Зазвонил телефон. Она сняла трубку, сказала «да» и несколько секунд слушала.
— Подождите… — Она зажала трубку рукой и повернулась к Винтеру. — Вы еще долго здесь пробудете?
Винтер решил не отвечать на этот дикий вопрос.
— Я потом позвоню, — сказала она и нажала на рычаг.
— Два дня назад вы звонили Бремеру.
— Откуда вы знаете, что это была я?
— А разве не вы?
— Я. Позвонила, когда он вернулся из полиции.
— А вы понимали, что мы будем проверять его звонки?
— Может быть…
— И почему тогда звонили?
— Ему пришла пора умирать. Он слишком долго жил. Он… убил моего ребенка.
Лицо ее исказилось жуткой гримасой. Она откинулась в кресле, уткнулась в подушку и некоторое время лежала не шевелясь. Внезапно, у него на глазах, она постарела лет на сорок, теперь ей было не меньше ста. Что-то она шептала, неразличимое. Когда она выпрямилась, лицо ее было залито слезами.

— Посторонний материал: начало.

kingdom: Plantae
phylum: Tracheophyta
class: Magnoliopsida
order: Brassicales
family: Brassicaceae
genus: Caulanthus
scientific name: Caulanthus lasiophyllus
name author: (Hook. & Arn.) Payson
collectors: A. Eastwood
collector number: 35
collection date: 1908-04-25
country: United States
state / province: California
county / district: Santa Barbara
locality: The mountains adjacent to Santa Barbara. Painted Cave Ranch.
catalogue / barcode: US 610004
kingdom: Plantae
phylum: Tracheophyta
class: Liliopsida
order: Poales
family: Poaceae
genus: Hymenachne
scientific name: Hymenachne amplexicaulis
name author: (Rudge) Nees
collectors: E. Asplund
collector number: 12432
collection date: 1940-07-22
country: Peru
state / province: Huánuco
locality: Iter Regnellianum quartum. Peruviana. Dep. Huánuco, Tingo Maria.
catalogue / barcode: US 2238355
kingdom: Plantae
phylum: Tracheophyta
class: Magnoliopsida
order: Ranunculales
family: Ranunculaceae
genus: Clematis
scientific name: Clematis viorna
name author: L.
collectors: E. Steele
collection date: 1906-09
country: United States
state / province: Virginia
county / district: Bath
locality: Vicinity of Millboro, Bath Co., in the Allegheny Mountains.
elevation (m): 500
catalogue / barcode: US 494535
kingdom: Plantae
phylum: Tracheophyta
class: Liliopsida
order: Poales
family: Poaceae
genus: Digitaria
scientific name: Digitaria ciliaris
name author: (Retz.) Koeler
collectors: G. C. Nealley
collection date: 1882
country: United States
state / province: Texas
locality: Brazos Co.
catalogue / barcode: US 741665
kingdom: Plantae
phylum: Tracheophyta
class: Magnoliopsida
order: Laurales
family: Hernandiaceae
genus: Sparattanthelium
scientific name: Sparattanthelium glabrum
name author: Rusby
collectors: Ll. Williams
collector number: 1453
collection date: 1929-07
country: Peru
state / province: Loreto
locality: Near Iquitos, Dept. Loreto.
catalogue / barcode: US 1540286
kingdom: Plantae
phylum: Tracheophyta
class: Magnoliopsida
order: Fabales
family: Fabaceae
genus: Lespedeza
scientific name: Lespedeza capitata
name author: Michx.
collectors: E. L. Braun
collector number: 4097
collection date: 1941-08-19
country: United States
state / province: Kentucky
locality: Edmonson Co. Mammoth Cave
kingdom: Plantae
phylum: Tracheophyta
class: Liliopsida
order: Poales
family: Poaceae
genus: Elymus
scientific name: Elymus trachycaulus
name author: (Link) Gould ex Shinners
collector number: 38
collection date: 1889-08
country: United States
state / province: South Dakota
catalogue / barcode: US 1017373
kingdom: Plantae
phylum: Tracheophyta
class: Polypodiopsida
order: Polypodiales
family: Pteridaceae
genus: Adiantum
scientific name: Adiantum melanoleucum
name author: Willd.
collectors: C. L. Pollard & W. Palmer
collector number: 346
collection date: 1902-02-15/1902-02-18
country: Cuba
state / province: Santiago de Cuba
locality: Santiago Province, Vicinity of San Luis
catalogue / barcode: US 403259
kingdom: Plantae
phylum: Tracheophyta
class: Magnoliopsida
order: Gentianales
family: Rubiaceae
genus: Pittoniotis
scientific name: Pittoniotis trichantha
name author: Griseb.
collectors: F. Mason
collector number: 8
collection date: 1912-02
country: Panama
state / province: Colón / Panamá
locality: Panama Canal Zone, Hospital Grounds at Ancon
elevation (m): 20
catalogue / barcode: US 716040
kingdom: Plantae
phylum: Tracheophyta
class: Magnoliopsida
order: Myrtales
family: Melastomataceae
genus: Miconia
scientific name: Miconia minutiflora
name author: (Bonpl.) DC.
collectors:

— Я ему сказала: «Ты убил своего ребенка». Я это знаю. Он не знал, что я знаю… — Она почти кричала, это был слабый крик, словно издалека. — Он не знал, что это я во всем виновата.
Она внезапно замолчала и уставилась на Винтера.
Молчать и ждать, решил он.
Она опустила голову, чуть не коснувшись подбородком груди, но сразу подняла.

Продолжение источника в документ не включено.